▶ **EXTRACT TO READ**
····················
Excel Freeze Panes Overview

When working with very large spreadsheets headings located at the top and down the left side of the worksheet often disappear if you scroll too far to the right or down. Without the headings, it’s hard to keep track of which column or row of data you are looking at.

To avoid this problem use Excel’s freeze panes feature. It “freezes” or locks specific columns or rows of the spreadsheet so that they remain visible at all times. This tutorial covers the freeze panes options in Excel 2007 / 2010.

The steps in this tutorial are:

  1. Freeze the top row
  2. Freeze the first column
  3. Freeze both columns and rows
  4. Unfreeze columns and rows

Freeze the Top Row

  1. Click on the View tab.
  2. Click on Freeze Panes from the ribbon to open the features drop down list.
  3. Click on Freeze Top Row option in the list.
  4. A black border should appear beneath row 1 in the worksheet indicating that the area above the line has been “frozen”.
  5. Scroll down through the worksheet. If you scroll far enough, the rows below row 1 will begin disappearing while row 1 will stay on the screen.

 Freeze the First Column

  1. Click on the View tab.
  2. Click on Freeze Panes from the ribbon to open the features drop down list.
····················
▶ **PROBLEMS AND TASKS**
• A. Which versions of Excel does the freeze panes tutorial say it covers?
• B. Continue the Excel freeze panes tutorial from the point where its text ends.
····················
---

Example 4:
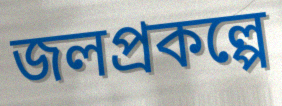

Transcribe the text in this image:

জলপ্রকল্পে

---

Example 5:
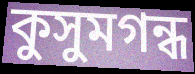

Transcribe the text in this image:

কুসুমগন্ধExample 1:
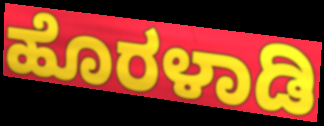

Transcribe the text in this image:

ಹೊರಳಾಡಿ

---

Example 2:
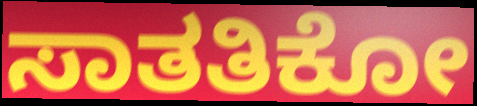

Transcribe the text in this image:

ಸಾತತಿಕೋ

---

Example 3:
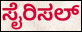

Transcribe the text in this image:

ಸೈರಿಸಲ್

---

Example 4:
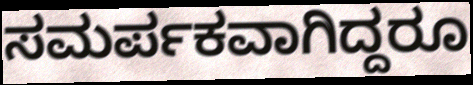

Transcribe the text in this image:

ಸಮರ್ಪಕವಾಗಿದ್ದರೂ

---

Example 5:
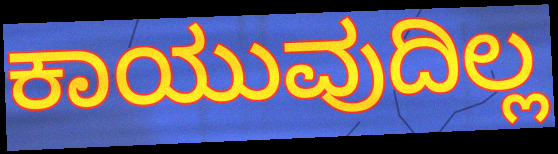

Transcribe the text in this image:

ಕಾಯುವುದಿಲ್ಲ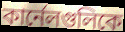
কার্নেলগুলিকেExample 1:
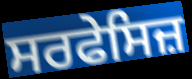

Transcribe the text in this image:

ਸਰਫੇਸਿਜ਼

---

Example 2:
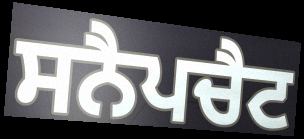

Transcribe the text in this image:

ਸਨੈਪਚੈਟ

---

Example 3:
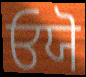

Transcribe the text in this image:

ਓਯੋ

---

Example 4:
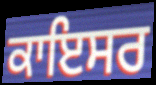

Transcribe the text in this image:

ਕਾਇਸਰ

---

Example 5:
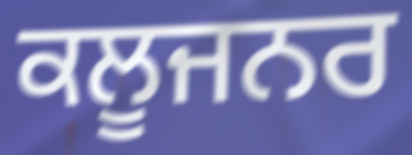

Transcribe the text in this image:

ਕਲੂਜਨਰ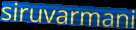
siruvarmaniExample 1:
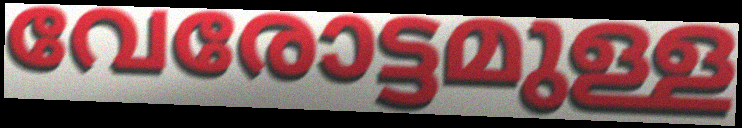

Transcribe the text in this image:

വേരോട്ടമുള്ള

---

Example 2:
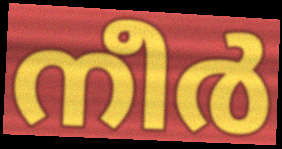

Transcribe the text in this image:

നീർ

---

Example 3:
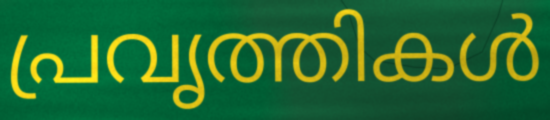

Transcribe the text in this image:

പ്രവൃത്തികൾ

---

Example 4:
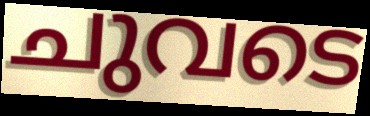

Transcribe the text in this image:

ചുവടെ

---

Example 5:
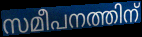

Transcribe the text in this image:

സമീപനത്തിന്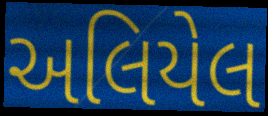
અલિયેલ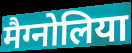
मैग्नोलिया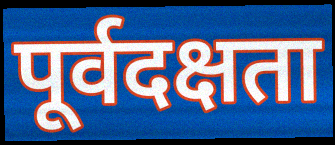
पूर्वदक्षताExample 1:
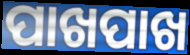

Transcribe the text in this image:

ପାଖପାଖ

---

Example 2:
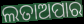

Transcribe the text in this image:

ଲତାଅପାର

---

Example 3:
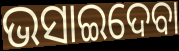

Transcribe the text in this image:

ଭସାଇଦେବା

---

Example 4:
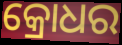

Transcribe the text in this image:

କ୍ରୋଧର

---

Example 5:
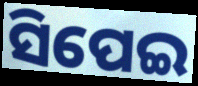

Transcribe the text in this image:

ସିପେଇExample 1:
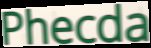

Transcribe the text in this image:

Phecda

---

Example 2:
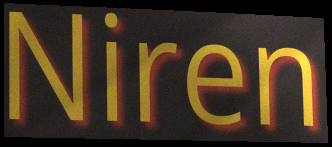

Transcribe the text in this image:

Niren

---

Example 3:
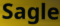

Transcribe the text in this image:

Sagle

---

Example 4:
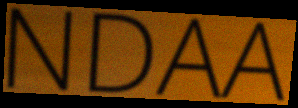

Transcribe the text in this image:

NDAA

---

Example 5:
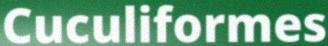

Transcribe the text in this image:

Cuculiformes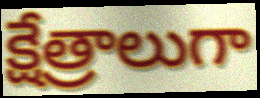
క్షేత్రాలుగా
····················
▶ **RESPONSES BY TASK**
• A. Excel 2007 / 2010

• B.
  3. Click on Freeze First Column option in the list.
  4. A black border should appear to the right of column A in the worksheet indicating that the area to the right of the line has been “frozen”.
  5. Scroll to the right in the worksheet. If you scroll far enough, the columns to the right of column A will begin disappearing while column A will stay on the screen.

 Freeze Panes Using the Active Cell

  1. The Freeze Panes option freezes all the rows above the active cell and all the columns to the left of the active cell.
  2. To freeze only those columns and rows you want to stay on screen, click on the cell to the right of the columns and just below the rows that you want to remain on screen.
  3. Example of freezing panes using the active cell
  4. To keep rows 1, 2, and 3 on the screen and columns A and B:
  5. Click in cell C4 with the mouse to make it the active cell.
  6. Click on the View tab.
  7. Click on Freeze Panes from the ribbon to open the features drop down list.
  8. Click on Freeze Panes option in the list.
  9. A black border should appear to the right of column B in the worksheet and below row 3 indicating that the areas above and to the right of the lines have been “frozen”.
  10. Scroll to the right in the worksheet. If you scroll far enough, the columns to the right of column B will begin disappearing while columns A and B will stay on the screen.
  11. Scroll down through the worksheet. If you scroll far enough, the rows below row 3 will begin disappearing while rows 1, 2, and 3 will stay on the screen.

 To Unfreeze Columns and Rows

  1. Click on the View tab.
  2. Click on Freeze Panes from the ribbon to open the features drop down list.
  3. Click on Unfreeze Panes option in the list.
  4. The black border(s) showing the frozen columns and rows should disappear from the worksheet.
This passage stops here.